Das bringt dann nur Auftritte bei der Polizei als Zeugin, nicht in Zeitungen. Killerkasperl Dönmez und sein Klappmesser hätten ja wahrscheinlich das Meidlinger Taschenfeitl-Massaker veranstaltet, um für Recht und Ordnung zu sorgen. Vielleicht hätten sie sich aber auch im nächsten Bunker versteckt, und von dort aus die Kavallerie angefordert – denn hey, es ist gefährlich da draußen.
Es ist vor allem dann gefährlich, wenn Menschen jegliche Sensibilität dafür abgeht, was eigentlich rund um die passiert, was das bedeutet und wie man darauf reagieren sollte.
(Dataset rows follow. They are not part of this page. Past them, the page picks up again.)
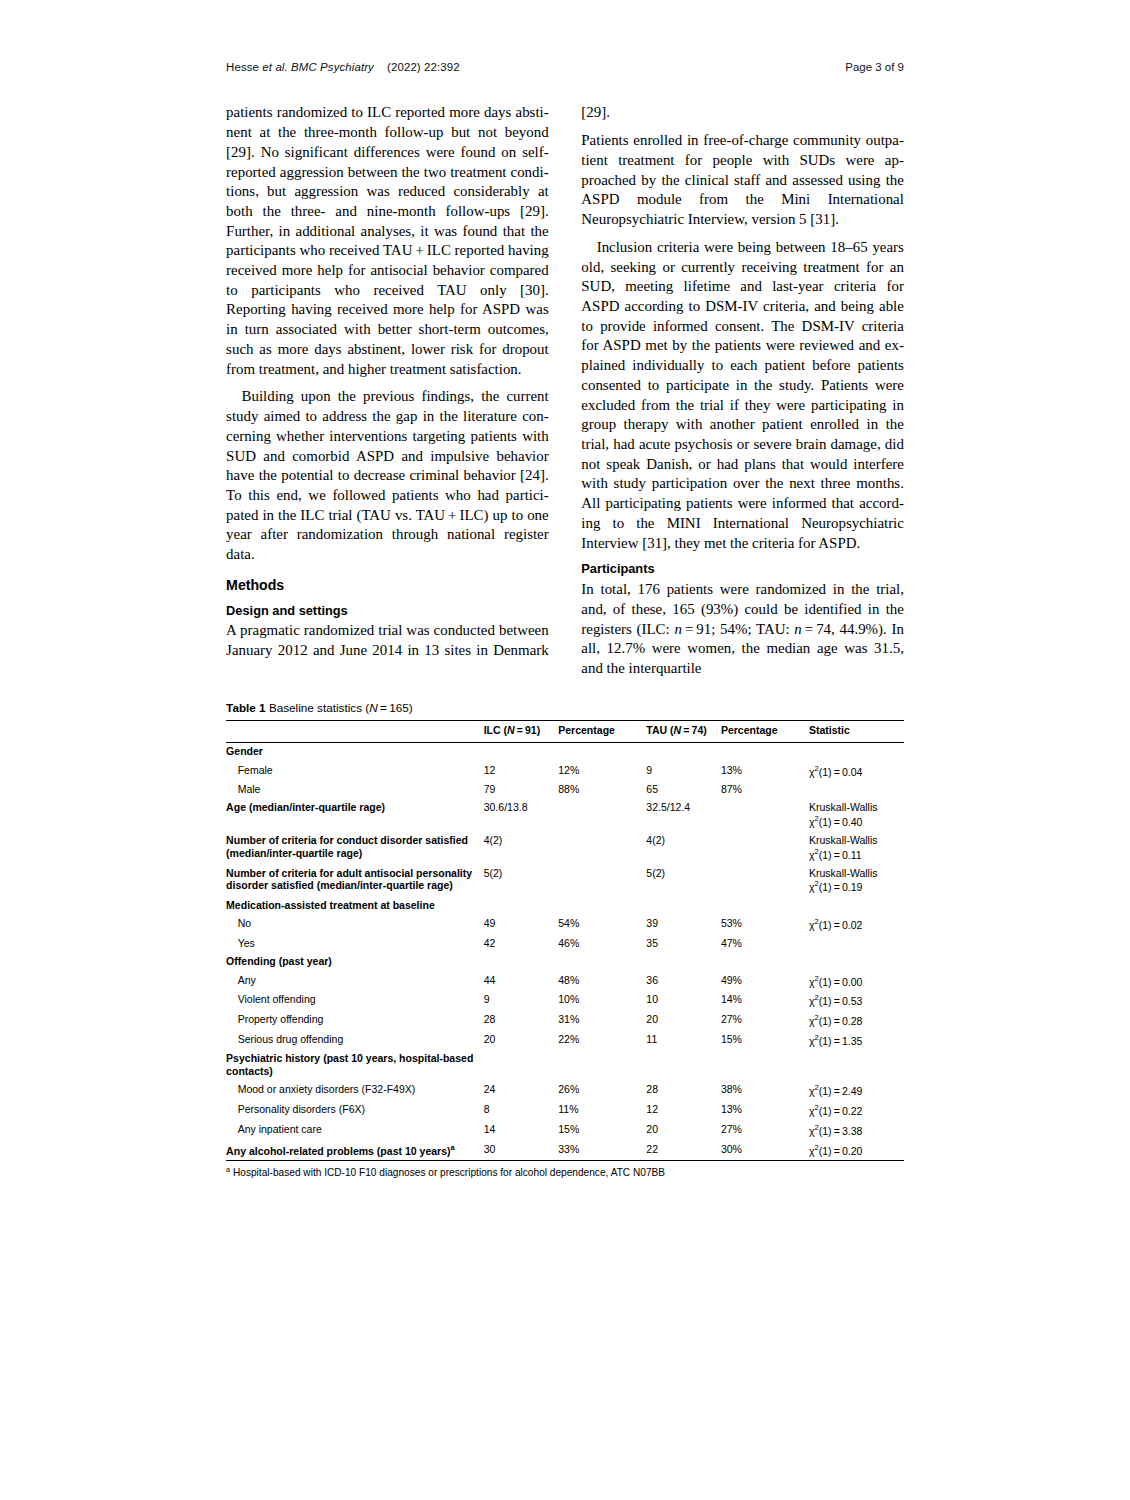Hesse et al. BMC Psychiatry (2022) 22:392
Page 3 of 9
patients randomized to ILC reported more days abstinent at the three-month follow-up but not beyond [29]. No significant differences were found on self-reported aggression between the two treatment conditions, but aggression was reduced considerably at both the three- and nine-month follow-ups [29]. Further, in additional analyses, it was found that the participants who received TAU + ILC reported having received more help for antisocial behavior compared to participants who received TAU only [30]. Reporting having received more help for ASPD was in turn associated with better short-term outcomes, such as more days abstinent, lower risk for dropout from treatment, and higher treatment satisfaction.
Building upon the previous findings, the current study aimed to address the gap in the literature concerning whether interventions targeting patients with SUD and comorbid ASPD and impulsive behavior have the potential to decrease criminal behavior [24]. To this end, we followed patients who had participated in the ILC trial (TAU vs. TAU + ILC) up to one year after randomization through national register data.
Methods
Design and settings
A pragmatic randomized trial was conducted between January 2012 and June 2014 in 13 sites in Denmark [29].
Patients enrolled in free-of-charge community outpatient treatment for people with SUDs were approached by the clinical staff and assessed using the ASPD module from the Mini International Neuropsychiatric Interview, version 5 [31].
Inclusion criteria were being between 18–65 years old, seeking or currently receiving treatment for an SUD, meeting lifetime and last-year criteria for ASPD according to DSM-IV criteria, and being able to provide informed consent. The DSM-IV criteria for ASPD met by the patients were reviewed and explained individually to each patient before patients consented to participate in the study. Patients were excluded from the trial if they were participating in group therapy with another patient enrolled in the trial, had acute psychosis or severe brain damage, did not speak Danish, or had plans that would interfere with study participation over the next three months. All participating patients were informed that according to the MINI International Neuropsychiatric Interview [31], they met the criteria for ASPD.
Participants
In total, 176 patients were randomized in the trial, and, of these, 165 (93%) could be identified in the registers (ILC: n = 91; 54%; TAU: n = 74, 44.9%). In all, 12.7% were women, the median age was 31.5, and the interquartile
Table 1 Baseline statistics (N = 165)
| | ILC ( N = 91) | Percentage | TAU ( N = 74) | Percentage | Statistic |
| --- | --- | --- | --- | --- | --- |
| Gender | | | | | |
| Female | 12 | 12% | 9 | 13% | χ 2 (1) = 0.04 |
| Male | 79 | 88% | 65 | 87% | |
| Age (median/inter-quartile rage) | 30.6/13.8 | | 32.5/12.4 | | Kruskall-Wallis χ 2 (1) = 0.40 |
| Number of criteria for conduct disorder satisfied (median/inter-quartile rage) | 4(2) | | 4(2) | | Kruskall-Wallis χ 2 (1) = 0.11 |
| Number of criteria for adult antisocial personality disorder satisfied (median/inter-quartile rage) | 5(2) | | 5(2) | | Kruskall-Wallis χ 2 (1) = 0.19 |
| Medication-assisted treatment at baseline | | | | | |
| No | 49 | 54% | 39 | 53% | χ 2 (1) = 0.02 |
| Yes | 42 | 46% | 35 | 47% | |
| Offending (past year) | | | | | |
| Any | 44 | 48% | 36 | 49% | χ 2 (1) = 0.00 |
| Violent offending | 9 | 10% | 10 | 14% | χ 2 (1) = 0.53 |
| Property offending | 28 | 31% | 20 | 27% | χ 2 (1) = 0.28 |
| Serious drug offending | 20 | 22% | 11 | 15% | χ 2 (1) = 1.35 |
| Psychiatric history (past 10 years, hospital-based contacts) | | | | | |
| Mood or anxiety disorders (F32-F49X) | 24 | 26% | 28 | 38% | χ 2 (1) = 2.49 |
| Personality disorders (F6X) | 8 | 11% | 12 | 13% | χ 2 (1) = 0.22 |
| Any inpatient care | 14 | 15% | 20 | 27% | χ 2 (1) = 3.38 |
| Any alcohol-related problems (past 10 years) a | 30 | 33% | 22 | 30% | χ 2 (1) = 0.20 |
a Hospital-based with ICD-10 F10 diagnoses or prescriptions for alcohol dependence, ATC N07BB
Da fällt mir noch eine dritte Geschichte ein, die uns wieder zurück nach Ottakring führt. Dort war ich vor über 25 Jahren eine Zeit lang Kickboxen. Damals gab es noch nicht so viele Tschetschenen in Wien, also hat man sich vor den serbischen Kids gefürchtet. Wenn die im Training darüber debattiert haben, wie sie sich gegenüber anderen, die sie blöd anschauen, am besten Respekt verschaffen können, hatte der Trainer einen Tipp für sie. „Wenn du glaubst, dass du Ärger kriegst, dann machst du das ganz einfach so: Du stellst deine Sporttasche ab und steckst deinen Zahnschutz in den Mund. Dann wird sich das der andere gut überlegen …“
Natürlich steckt da auch ein bisschen zu viel Drohung drin. Aber es ist wesentlich smarter als Nationalratsabgeordnete, die mit Waffen durch die Gegend laufen, wo sie eigentlich eine Angsttherapie machen sollten. Was sie schon gar nicht tun sollten, ist anderen zu erzählen, wie schlecht und gefährlich diese Welt ist.